The popular Chinese animation "Nezha" has become exceptionally hot. Extensive discussions focusing on the hero Nezha are still ongoing.

Nezha is the son of Li Jing, the chief who governs Chentangguan, and Madam Yin. A holy pearl was supposed to be reincarnated into the boy, but by mistake, he is the reincarnation of an evil ball after his mother is pregnant with him for three years. He eventually becomes a bad boy commonly called "devil ball". Wherever he goes, whatever he does, he is not acknowledged, even when he wants to play shuttlecock with other children.

Labeled as a "bad kid" due to the "devil ball", Nezha gives up on himself for some time and kept saying that he would act like a demon. Since then, the boy became more badly-behaved; beating people and destroying goods were now common occurrences.

The film is based on a Chinese folk tale that has traditional roots. The plot reveals dualism between good and evil, reincarnation, the unity of yin and yang, all contradictory to Bible revelations. The holy pearl and devil ball are like the gods of fate; if one of the two is incarnated to a new body, it will determine that person's fate, possessing either an evil or good nature.

However, the Bible says that everything in the world is made by God, especially human beings, a masterpiece of God. The physical body and soul of a man comes from God. The doctrine that reincarnation decides a person's good or evil nature and his fate cannot hold its ground. That is fatalism.

The greatest struggle against fatalism in the movie is a word of Nezha: "My fate is decided by myself, not God." The "God" in this case does not refer to the true God, but the death that shrouds people's minds and binds their fates; a concept known as fatalism.

The turning point of Nezha's life starts from his disbelief in eccentric fatalism. Another factor resulting in his change is the love of his parents.

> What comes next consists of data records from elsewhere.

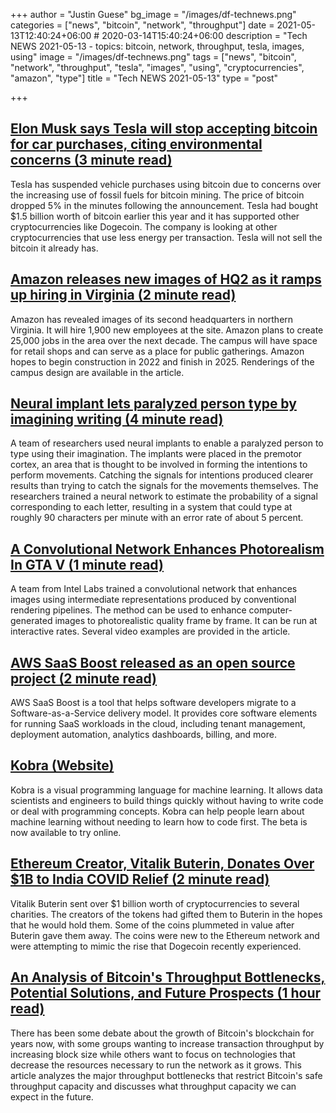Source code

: +++
author = "Justin Guese"
bg_image = "/images/df-technews.png"
categories = ["news", "bitcoin", "network", "throughput"]
date = 2021-05-13T12:40:24+06:00 # 2020-03-14T15:40:24+06:00
description = "Tech NEWS 2021-05-13 - topics: bitcoin, network, throughput, tesla, images, using"
image = "/images/df-technews.png"
tags = ["news", "bitcoin", "network", "throughput", "tesla", "images", "using", "cryptocurrencies", "amazon", "type"]
title = "Tech NEWS 2021-05-13"
type = "post"

+++

## [Elon Musk says Tesla will stop accepting bitcoin for car purchases, citing environmental concerns (3 minute read)](https://www.cnbc.com/2021/05/12/elon-musk-says-tesla-will-stop-accepting-bitcoin-for-car-purchases.html)

Tesla has suspended vehicle purchases using bitcoin due to concerns over the increasing use of fossil fuels for bitcoin mining. The price of bitcoin dropped 5% in the minutes following the announcement. Tesla had bought $1.5 billion worth of bitcoin earlier this year and it has supported other cryptocurrencies like Dogecoin. The company is looking at other cryptocurrencies that use less energy per transaction. Tesla will not sell the bitcoin it already has.

## [Amazon releases new images of HQ2 as it ramps up hiring in Virginia (2 minute read)](https://www.cnbc.com/2021/05/12/amazon-releases-new-images-of-hq2-as-it-ramps-up-hiring-in-virginia.html)

Amazon has revealed images of its second headquarters in northern Virginia. It will hire 1,900 new employees at the site. Amazon plans to create 25,000 jobs in the area over the next decade. The campus will have space for retail shops and can serve as a place for public gatherings. Amazon hopes to begin construction in 2022 and finish in 2025. Renderings of the campus design are available in the article.

## [Neural implant lets paralyzed person type by imagining writing (4 minute read)](https://arstechnica.com/science/2021/05/neural-implant-lets-paralyzed-person-type-by-imagining-writing/)

A team of researchers used neural implants to enable a paralyzed person to type using their imagination. The implants were placed in the premotor cortex, an area that is thought to be involved in forming the intentions to perform movements. Catching the signals for intentions produced clearer results than trying to catch the signals for the movements themselves. The researchers trained a neural network to estimate the probability of a signal corresponding to each letter, resulting in a system that could type at roughly 90 characters per minute with an error rate of about 5 percent.

## [A Convolutional Network Enhances Photorealism In GTA V (1 minute read)](https://80.lv/articles/a-convolutional-network-enhances-photorealism-in-gta-v/)

A team from Intel Labs trained a convolutional network that enhances images using intermediate representations produced by conventional rendering pipelines. The method can be used to enhance computer-generated images to photorealistic quality frame by frame. It can be run at interactive rates. Several video examples are provided in the article.

## [AWS SaaS Boost released as an open source project (2 minute read)](https://aws.amazon.com/about-aws/whats-new/2021/05/aws-saas-boost-released-as-an-open-source-project/)

AWS SaaS Boost is a tool that helps software developers migrate to a Software-as-a-Service delivery model. It provides core software elements for running SaaS workloads in the cloud, including tenant management, deployment automation, analytics dashboards, billing, and more.

## [Kobra (Website)](https://kobra.dev/)

Kobra is a visual programming language for machine learning. It allows data scientists and engineers to build things quickly without having to write code or deal with programming concepts. Kobra can help people learn about machine learning without needing to learn how to code first. The beta is now available to try online.

## [Ethereum Creator, Vitalik Buterin, Donates Over $1B to India COVID Relief (2 minute read)](https://www.thestreet.com/crypto/ethereum/vitalik-buterin-gives-1-billion-to-india-covid-relief-after-memecoin-selloff)

Vitalik Buterin sent over $1 billion worth of cryptocurrencies to several charities. The creators of the tokens had gifted them to Buterin in the hopes that he would hold them. Some of the coins plummeted in value after Buterin gave them away. The coins were new to the Ethereum network and were attempting to mimic the rise that Dogecoin recently experienced.

## [An Analysis of Bitcoin's Throughput Bottlenecks, Potential Solutions, and Future Prospects (1 hour read)](https://github.com/fresheneesz/bitcoinThroughputAnalysis)

There has been some debate about the growth of Bitcoin's blockchain for years now, with some groups wanting to increase transaction throughput by increasing block size while others want to focus on technologies that decrease the resources necessary to run the network as it grows. This article analyzes the major throughput bottlenecks that restrict Bitcoin's safe throughput capacity and discusses what throughput capacity we can expect in the future.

Favored by the citizens, Li Jing and Madam Yin, who are in charge of Chengtangguan, exert their utmost to fulfill their duties. The good couple were supposed to be rewarded. To urge the residents not to treat Nezha badly and in compensation for what her son causes the residents to lose, Yin works hard to eliminate monsters and do good deeds. To let his son have character conversion and be accepted, Li Jing is willing to lose face and dignity. He pleads with supernatural beings and kowtows to people to invite them to join his son's birthday party.

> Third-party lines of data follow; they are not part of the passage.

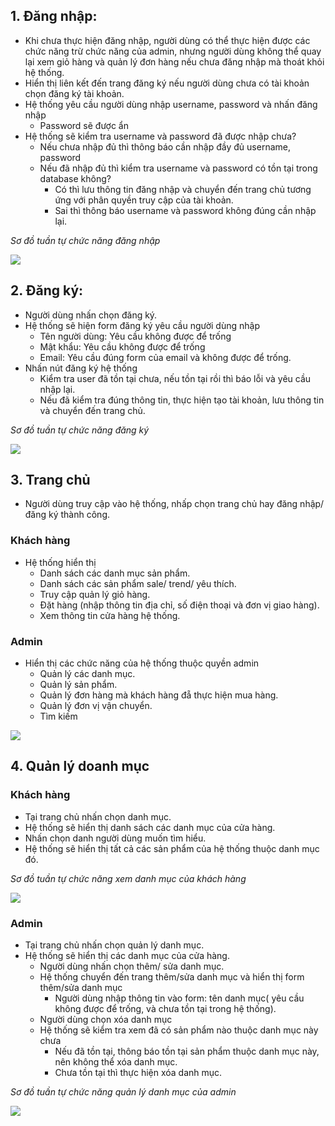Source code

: ## 1. Đăng nhập: 
- Khi chưa thực hiện đăng nhập, người dùng có thể thực hiện được các chức năng trừ chức năng của admin, nhưng người dùng không thể quay lại xem giỏ hàng và quản lý đơn hàng nếu chưa đăng nhập mà thoát khỏi hệ thống.
- Hiển thị liên kết đến trang đăng ký nếu người dùng chưa có tài khoản chọn đăng ký tài khoản.
- Hệ thống yêu cầu người dùng nhập username, password và nhấn đăng nhập 
    + Password sẽ được ẩn
- Hệ thống sẽ kiểm tra username và password đã được nhập chưa?
    + Nếu chưa nhập đủ thì thông báo cần nhập đầy đủ username, password
    + Nếu đã nhập đủ thì kiểm tra username và password có tồn tại trong database không?
        * Có thì lưu thông tin đăng nhập và chuyển đến trang chủ tương ứng với phân quyền truy cập của tài khoản.
        * Sai thì thông báo username và password không đúng cần nhập lại.

*Sơ đồ tuần tự chức năng đăng nhập*

![](image/1.login.svg)

## 2. Đăng ký:
- Người dùng nhấn chọn đăng ký.
- Hệ thống sẽ hiện form đăng ký yêu cầu người dùng nhập 
    + Tên người dùng: Yêu cầu không được để trống 
    + Mật khẩu: Yêu cầu không được để trống 
    + Email: Yêu cầu đúng form của email và không được để trống. 
- Nhấn nút đăng ký hệ thống
    + Kiểm tra user đã tồn tại chưa, nếu tồn tại rồi thì báo lỗi và yêu cầu nhập lại.
    + Nếu đã kiểm tra đúng thông tin, thực hiện tạo tài khoản, lưu thông tin và chuyển đến trang chủ.

*Sơ đồ tuần tự chức năng đăng ký*

![](image/2.logup.svg)

## 3. Trang chủ
- Người dùng truy cập vào hệ thống, nhấp chọn trang chủ hay đăng nhập/ đăng ký thành công.
### Khách hàng
- Hệ thống hiển thị
    + Danh sách các danh mục sản phẩm.
    + Danh sách các sản phẩm sale/ trend/ yêu thích.
    + Truy cập quản lý giỏ hàng.
    + Đặt hàng (nhập thông tin địa chỉ, số điện thoại và đơn vị giao hàng).
    + Xem thông tin cửa hàng hệ thống.

### Admin
- Hiển thị các chức năng của hệ thống thuộc quyền admin
    + Quản lý các danh mục.
    + Quản lý sản phẩm.
    + Quản lý đơn hàng mà khách hàng đẵ thực hiện mua hàng.
    + Quản lý đơn vị vận chuyển.
    + Tìm kiếm 

![](image/3.home.svg)

## 4. Quản lý doanh mục
### Khách hàng
- Tại trang chủ nhấn chọn danh mục.
- Hệ thống sẽ hiển thị danh sách các danh mục của cửa hàng.
- Nhấn chọn danh người dùng muốn tìm hiểu.
- Hệ thống sẽ hiển thị tất cả các sản phẩm của hệ thống thuộc danh mục đó.

*Sơ đồ tuần tự chức năng xem danh mục của khách hàng*

![](image/4.category-customer.svg)

### Admin
- Tại trang chủ nhấn chọn quản lý danh mục.
- Hệ thống sẽ hiển thị các danh mục của cửa hàng.
    + Người dùng nhấn chọn thêm/ sửa danh mục.
    + Hệ thống chuyển đến trang thêm/sửa danh mục và hiển thị form thêm/sửa danh mục
        * Người dùng nhập thông tin vào form: tên danh mục( yêu cầu không được để trống, và chưa tồn tại trong hệ thống).
    + Người dùng chọn xóa danh mục
    + Hệ thống sẽ kiểm tra xem đã có sản phẩm nào thuộc danh mục này chưa
        * Nếu đã tồn tại, thông báo tồn tại sản phẩm thuộc danh mục này, nên không thể xóa danh mục.
        * Chưa tồn tại thì thực hiện xóa danh mục.

*Sơ đồ tuần tự chức năng quản lý danh mục của admin*

![](image/4.category-admin.svg)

Not only as physical parents, the couple also play the role of spiritual mentors. More than once, Li says to Nezha that he is the only one deciding who he is. In a society where people are likely to be labeled, that reminder is food for the soul.

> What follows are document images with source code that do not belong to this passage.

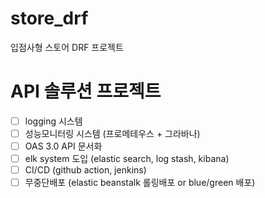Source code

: # store_drf
입점사형 스토어 DRF 프로젝트


# API 솔루션 프로젝트



- [ ] logging 시스템  
- [ ] 성능모니터링 시스템 (프로메테우스 + 그라바나)  
- [ ] OAS 3.0 API 문서화  
- [ ] elk system 도입 (elastic search, log stash, kibana)  
- [ ] CI/CD (github action, jenkins)  
- [ ] 무중단배포 (elastic beanstalk 롤링배포 or blue/green 배포)  
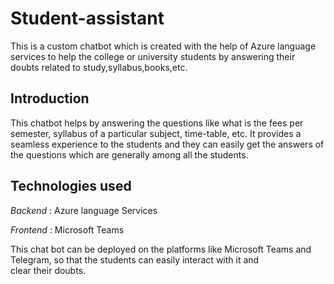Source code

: # Student-assistant
This is a custom chatbot which is created with the help of Azure language services to help the college or university students by answering their doubts related to study,syllabus,books,etc. 
## Introduction 
This chatbot helps by answering the questions like what is the fees per semester, syllabus of a particular subject, time-table, etc. It provides a seamless experience to the students and they can easily get the answers of the questions which are generally among all the students.
## Technologies used
*Backend* : Azure language Services 

*Frontend* : Microsoft Teams

This chat bot can be deployed on the platforms like Microsoft Teams and Telegram, so that the students can easily interact with it and clear their doubts.
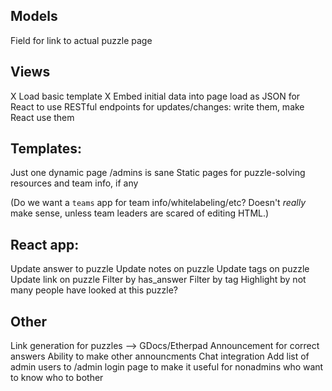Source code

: ## Models
Field for link to actual puzzle page

## Views
X Load basic template
X Embed initial data into page load as JSON for React to use
RESTful endpoints for updates/changes: write them, make React use them

## Templates:
Just one dynamic page
/admins is sane
Static pages for puzzle-solving resources and team info, if any

(Do we want a `teams` app for team info/whitelabeling/etc? Doesn't *really* make sense, unless team leaders are scared of editing HTML.)

## React app:
Update answer to puzzle
Update notes on puzzle
Update tags on puzzle
Update link on puzzle
Filter by has_answer
Filter by tag
Highlight by not many people have looked at this puzzle?

## Other
Link generation for puzzles --> GDocs/Etherpad
Announcement for correct answers
Ability to make other announcments
Chat integration
Add list of admin users to /admin login page to make it useful for nonadmins who want to know who to bother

Encouraged by his parents, Nezha gradually changes and eventually gets rid of the "devilish" identity given to him by the devil ball. He yells out, "Others' comments on me are all bullshit. You are the only one deciding who are you. This is a lesson taught to me by my dad."

Today's society needs that kind of father who reasons with discipline while inspiring a child's perseverance and unyielding character. The Bible says, "Train a child in the way he should go, and when he is old he will not turn from it." (Proverbs 22:6). "The way he should go" is a call to parents to give their children biblical principles and help them develop their own nature.

The change of Nezha lies in his unyielding fighting spirit as well as his parents who support, accompany, and accept him while standing behind him from beginning to end.